-- THE PROBLEM --
Please return the listing exactly as written, but without its pictures.

-- DATA EXTRACT --
....................
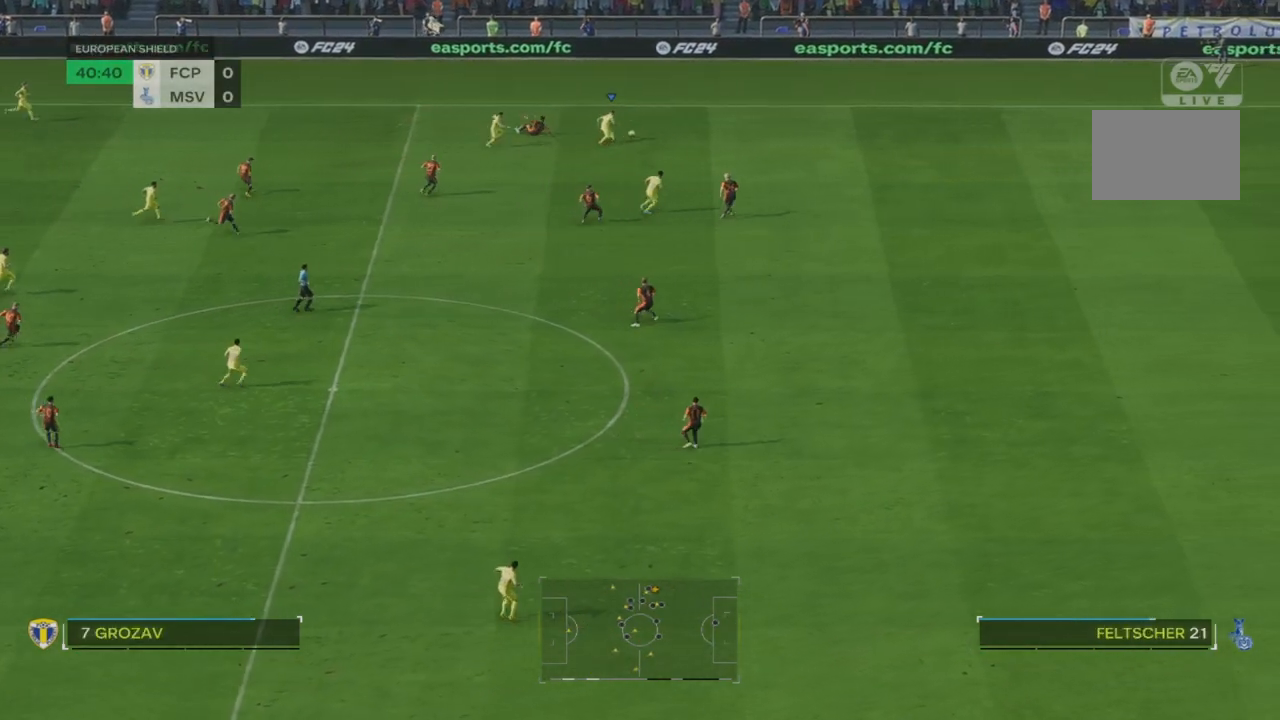
{"dt_ms": 500, "buttons": ["R2"], "left_stick": "down-right", "right_stick": "center", "events": []}
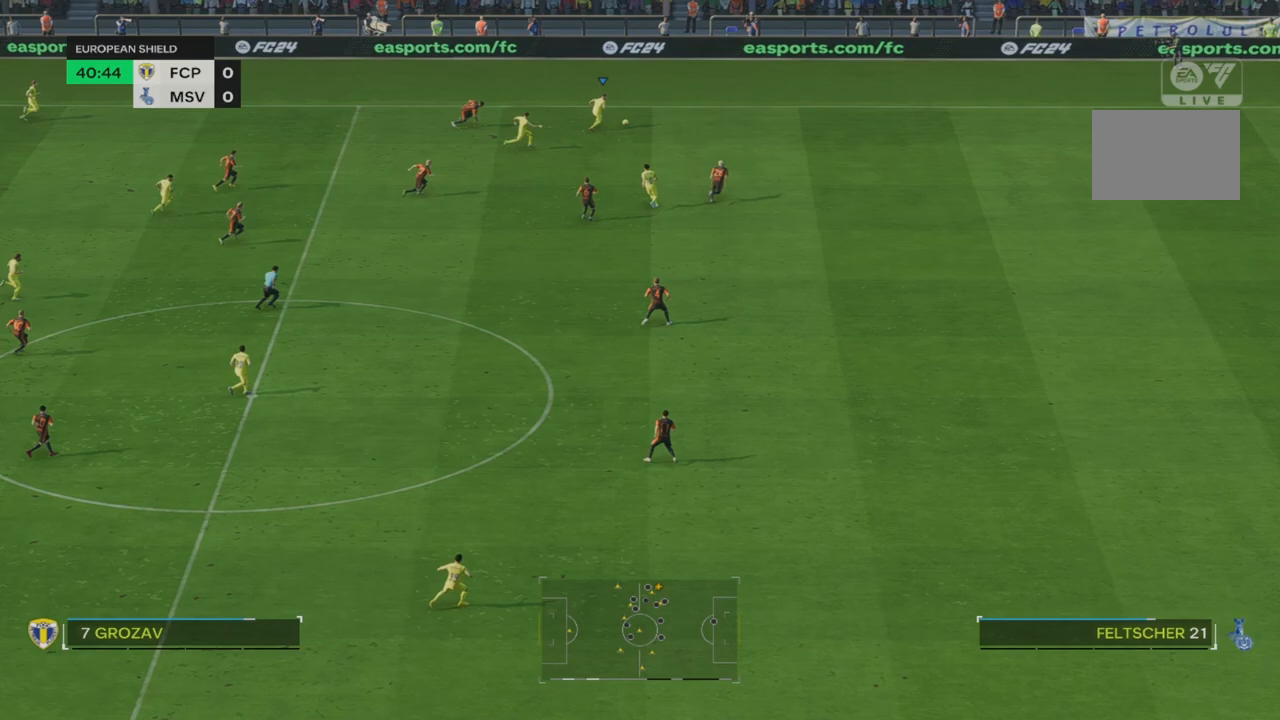
{"dt_ms": 500, "buttons": ["R2"], "left_stick": "down-right", "right_stick": "center", "events": []}
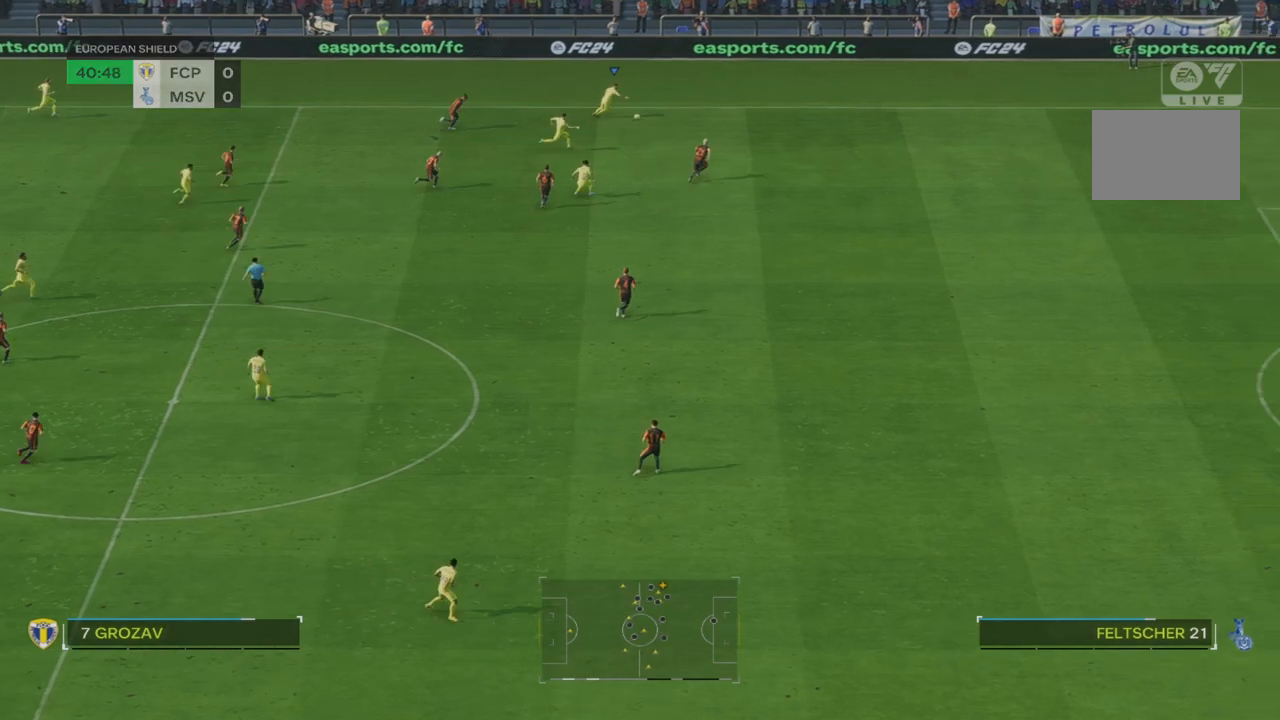
{"dt_ms": 500, "buttons": ["R2"], "left_stick": "down-right", "right_stick": "center", "events": []}
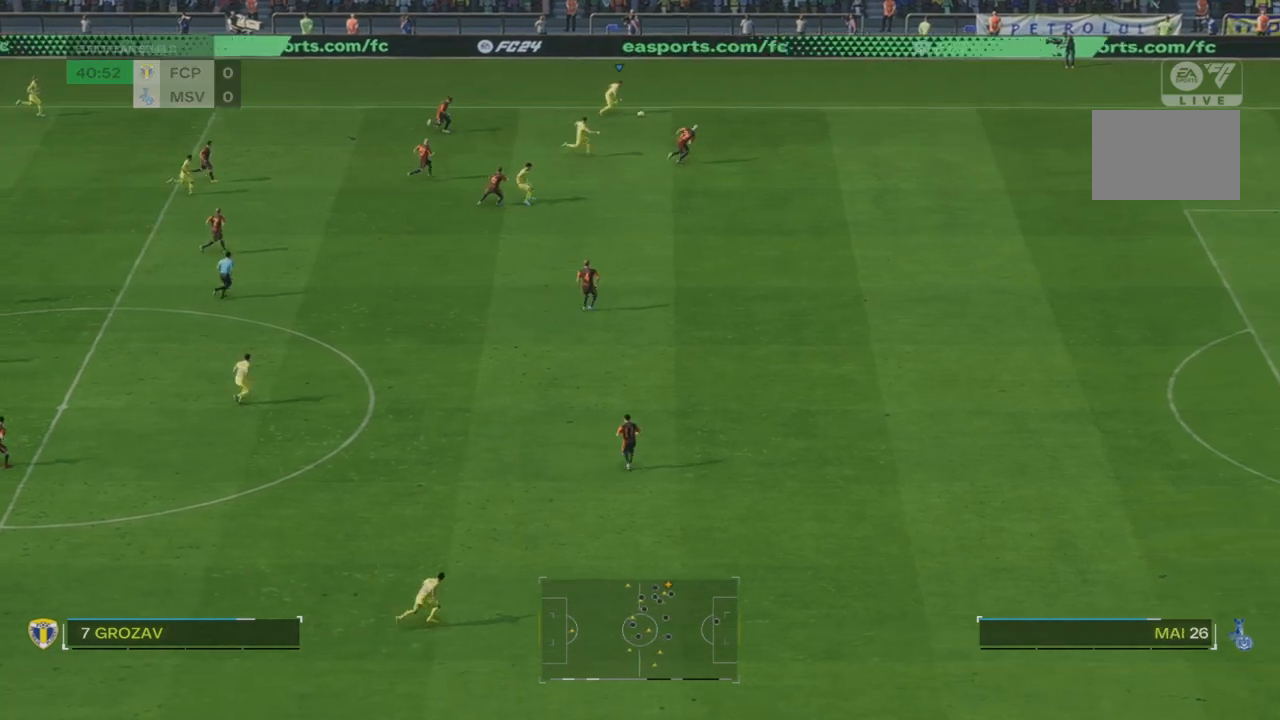
{"dt_ms": 500, "buttons": ["R2"], "left_stick": "down-right", "right_stick": "center", "events": []}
....................
-- ANSWER SECTION --
{"dt_ms": 500, "buttons": ["R2"], "left_stick": "down-right", "right_stick": "center", "events": []}
{"dt_ms": 500, "buttons": ["R2"], "left_stick": "down-right", "right_stick": "center", "events": []}
{"dt_ms": 500, "buttons": ["R2"], "left_stick": "down-right", "right_stick": "center", "events": []}
{"dt_ms": 500, "buttons": ["R2"], "left_stick": "down-right", "right_stick": "center", "events": []}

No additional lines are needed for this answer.